What this code means

PE is LG's water level sensor error: the small pressure transducer reading tub level via an air tube returned values the board can't reconcile. Without trustworthy level data the machine won't fill or proceed, since every overflow protection depends on that one reading.

PE is the sensor itself; FE (overfill) and IE (no fill) describe water behavior. If you're seeing those codes, start on their pages — PE is specifically about measurement failing.

Most likely causes

CauseHow likelyDIY-fixable?
Failed pressure sensor Common No — technician job
Kinked, cracked, or clogged sensor air tube Common No — technician job
One-off control glitch Occasional Yes — power reset
Suds residue in the air tube from chronic overdosing Occasional Partly — clean cycles help

What you can try yourself

  1. Unplug the machine for five minutes and retry — sensor misreads after power events are the one self-fixing case.
  2. Run a hot empty cycle with no detergent if your dosing has been heavy; foam forced into the sensor's air line distorts readings, and a purge sometimes restores them.
  3. Keep test loads small and the machine level, removing every excuse for noisy readings.
  4. If PE persists, book a repair. The sensor and its air tube run inside the cabinet, and a cracked tube needs the same access as a failed sensor.

When to call a technician

Typical professional repair cost: Pressure sensor replacement typically runs $120–$220 including labor.

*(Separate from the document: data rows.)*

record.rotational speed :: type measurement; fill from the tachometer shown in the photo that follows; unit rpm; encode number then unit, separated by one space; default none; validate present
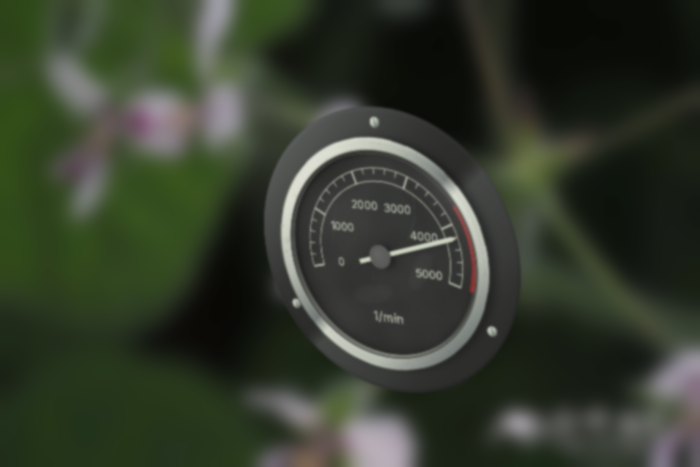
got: 4200 rpm
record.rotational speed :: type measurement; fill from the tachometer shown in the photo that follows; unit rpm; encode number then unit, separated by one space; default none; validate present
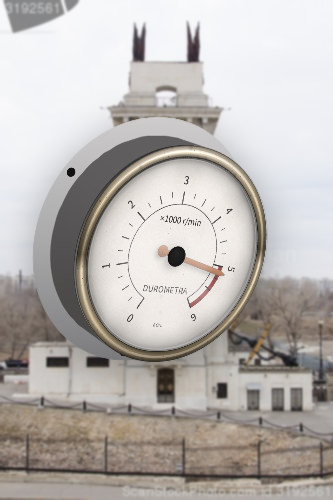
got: 5125 rpm
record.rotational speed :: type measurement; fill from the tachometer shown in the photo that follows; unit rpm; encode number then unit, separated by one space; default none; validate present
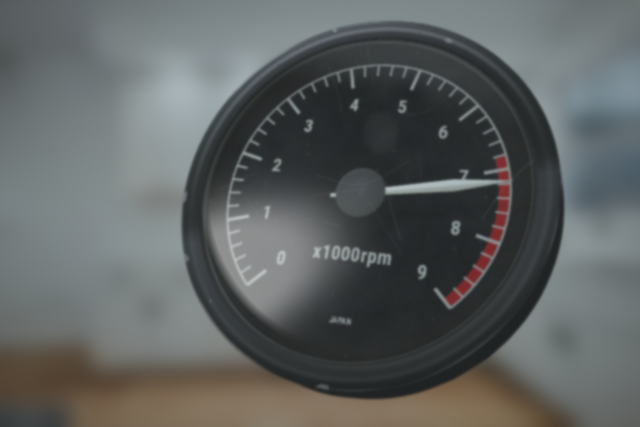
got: 7200 rpm
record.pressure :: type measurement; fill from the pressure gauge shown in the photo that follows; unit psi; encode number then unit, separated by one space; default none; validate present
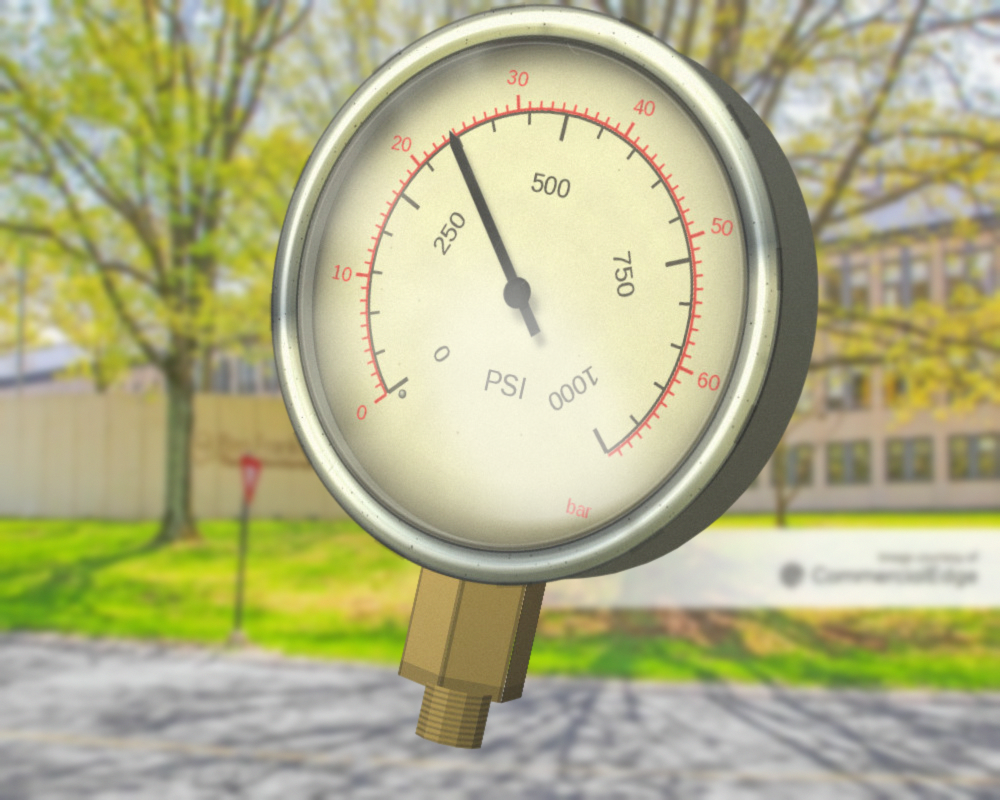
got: 350 psi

Frequently asked questions

How does a washer actually measure its water level?

A sealed air tube runs from the bottom of the tub to a pressure sensor; rising water compresses the trapped air, and the sensor converts that pressure to a level reading. It's elegant and reliable — until the tube cracks or gunks up.

Is PE serious enough to stop using the machine?

Treat it as a stop-and-fix. The level sensor underwrites the overflow protections, and running a machine that's guessing its own water level risks the one failure mode that damages floors.

Could detergent really clog the sensor line?

Years of overdosing sends foam where only air should be, and dried residue narrows the tube until readings lag or stick. It's another quiet cost of the too-much-soap habit — covered more in our suds guides.